Подойдя к столу, епископ налил из бутылки две рюмки коньяка.
— Может быть, составите компанию? — спросил снова спокойно.
— Не откажусь, владыка. Рюмка сейчас ко времени.
Оба, не чокнувшись, выпили. Блаженова спросила епископа:
— Могу говорить?
— Конечно, Кира Николаевна.
Епископ открыл застекленную дверь, на террасу и в комнату ворвались шумы дождя.

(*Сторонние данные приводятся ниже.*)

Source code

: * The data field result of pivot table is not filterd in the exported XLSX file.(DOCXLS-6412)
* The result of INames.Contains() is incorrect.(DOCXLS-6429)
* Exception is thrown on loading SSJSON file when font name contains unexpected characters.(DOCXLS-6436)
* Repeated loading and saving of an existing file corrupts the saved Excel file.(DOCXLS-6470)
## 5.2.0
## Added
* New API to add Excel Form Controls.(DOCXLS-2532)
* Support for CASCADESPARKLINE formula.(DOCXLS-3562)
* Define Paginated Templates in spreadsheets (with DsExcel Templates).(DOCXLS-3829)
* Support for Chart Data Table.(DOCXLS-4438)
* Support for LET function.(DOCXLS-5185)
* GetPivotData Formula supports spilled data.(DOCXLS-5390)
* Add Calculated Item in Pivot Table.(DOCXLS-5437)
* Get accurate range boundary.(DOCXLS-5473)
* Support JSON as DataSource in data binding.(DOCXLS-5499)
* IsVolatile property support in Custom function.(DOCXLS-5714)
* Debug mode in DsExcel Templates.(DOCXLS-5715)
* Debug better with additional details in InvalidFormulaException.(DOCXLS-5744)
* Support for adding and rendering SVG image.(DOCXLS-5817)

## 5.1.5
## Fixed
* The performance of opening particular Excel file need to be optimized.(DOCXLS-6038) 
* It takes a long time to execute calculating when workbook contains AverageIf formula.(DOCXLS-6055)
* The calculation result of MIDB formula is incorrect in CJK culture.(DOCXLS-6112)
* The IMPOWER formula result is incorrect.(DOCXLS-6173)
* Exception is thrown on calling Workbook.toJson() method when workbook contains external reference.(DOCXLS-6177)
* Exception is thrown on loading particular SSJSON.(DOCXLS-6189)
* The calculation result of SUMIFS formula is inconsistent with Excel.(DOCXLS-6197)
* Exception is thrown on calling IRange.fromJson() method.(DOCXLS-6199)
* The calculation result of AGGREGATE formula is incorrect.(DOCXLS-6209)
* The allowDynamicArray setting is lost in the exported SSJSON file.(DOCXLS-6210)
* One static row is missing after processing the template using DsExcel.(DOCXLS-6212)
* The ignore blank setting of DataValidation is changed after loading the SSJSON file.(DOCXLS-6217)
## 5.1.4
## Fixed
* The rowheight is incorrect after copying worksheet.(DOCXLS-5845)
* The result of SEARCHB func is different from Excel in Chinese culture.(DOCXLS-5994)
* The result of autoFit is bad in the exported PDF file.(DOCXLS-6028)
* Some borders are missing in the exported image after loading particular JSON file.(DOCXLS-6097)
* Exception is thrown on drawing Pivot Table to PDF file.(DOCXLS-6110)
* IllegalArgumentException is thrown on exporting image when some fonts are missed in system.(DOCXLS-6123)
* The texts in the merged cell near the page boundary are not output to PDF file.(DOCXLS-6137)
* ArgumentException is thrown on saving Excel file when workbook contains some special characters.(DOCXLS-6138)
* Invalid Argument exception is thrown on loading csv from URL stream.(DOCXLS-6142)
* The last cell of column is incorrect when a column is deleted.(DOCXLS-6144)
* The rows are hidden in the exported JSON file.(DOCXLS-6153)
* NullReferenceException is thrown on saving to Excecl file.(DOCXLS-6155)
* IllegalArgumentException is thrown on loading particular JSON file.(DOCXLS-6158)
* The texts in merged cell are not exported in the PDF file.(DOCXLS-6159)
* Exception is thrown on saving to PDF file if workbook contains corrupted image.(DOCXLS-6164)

— Мы надеемся, Анатолий Николаевич, вы уяснили необходимость нашей беседы. После нее вам придется думать не только о судьбе сибиряков, а о судьбах всех русских на территории Сибири. Вам придется примириться с Каппелем и быть его верным спутником во всех будущих военных операциях. И придется сделать самое главное — позабыть о своих вожделениях стать правителем Сибири. Колчак поставлен теми, кто именует себя нашими союзниками, а вы у них не зря стали частым гостем.
— О чем говорите?
— Знаете о чем говорю.
— О визите к Жанену?
— О последнем визите.
— Я выполнил желание французского генерала.

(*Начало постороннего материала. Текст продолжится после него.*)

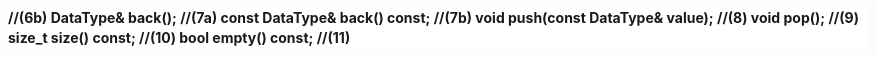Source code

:    <td width="48"><strong> </strong></td>

   <td width="201"><strong>               //(6b) </strong></td>

  </tr>

  <tr>

   <td width="384"><strong>    DataType&amp; back();                 </strong></td>

   <td width="48"><strong> </strong></td>

   <td width="201"><strong>               //(7a) </strong></td>

  </tr>

  <tr>

   <td width="384"><strong>    const DataType&amp; back() const;      </strong><strong>                 </strong></td>

   <td width="48"><strong> </strong></td>

   <td width="201"><strong>               //(7b) </strong></td>

  </tr>

  <tr>

   <td width="384"><strong>    void push(const DataType&amp; value);  </strong></td>

   <td width="48"><strong> </strong></td>

   <td width="201"><strong>               //(8) </strong></td>

  </tr>

  <tr>

   <td width="384"><strong>    void pop();                        </strong><strong>                 </strong></td>

   <td width="48"><strong> </strong></td>

   <td width="201"><strong>               //(9) </strong></td>

  </tr>

  <tr>

   <td width="384"><strong>    size_t size() const;               </strong></td>

   <td width="48"><strong> </strong></td>

   <td width="201"><strong>              //(10) </strong></td>

  </tr>

  <tr>

   <td width="384"><strong>    bool empty() const;               </strong></td>

   <td width="48"><strong> </strong></td>

   <td width="201"><strong>              //(11) </strong></td>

— Без ведома Колчака? Уместно спросить, кто же для вас главнокомандующий? И почему за два дня не донесли адмиралу о высказанном желании Жанена?
— Я сделаю это.
— Адмирал уже знает о желании француза. Но нам хотелось бы узнать, почему вы, как русский генерал, сразу не высказали своего категорического и отрицательного мнения о предложении Жанена? Вы обещали ему подумать? Удивлены? У нас, генерал, везде чуткие уши. Приходится быть бдительным, чтобы не попасть в силки сибирского областнического психоза. Кроме того, нам ясно, что гражданская война разоряет и морит голодом только Россию, но она обещает обогащение всем, приглашенным в спасители.
— Неужели вас не встревожило предложение Жанена? — спросил епископ.
— Оно бессмысленно, господа.
— Не скажите… Недаром же вы обещали о нем подумать, а также, видимо, с кем-то посоветоваться. И все за спиной Колчака. Все это дает возможность предположить, что вам была обещана какая-то привилегия?
— Если хотите знать, я просто растерялся, ибо предложение оскорбительно.
— Вот это уже ближе к истине. Но опять невольно хочется задать вопрос, почему именно к вам обратился Жанен?
— Ему известна моя популярность в армии.
— Возможно. А надо признать, Жанен мыслил широко. Спасибо, Анатолий Николаевич, что не отрицали вашего свидания. Но просим поставить нас в известность о следующем.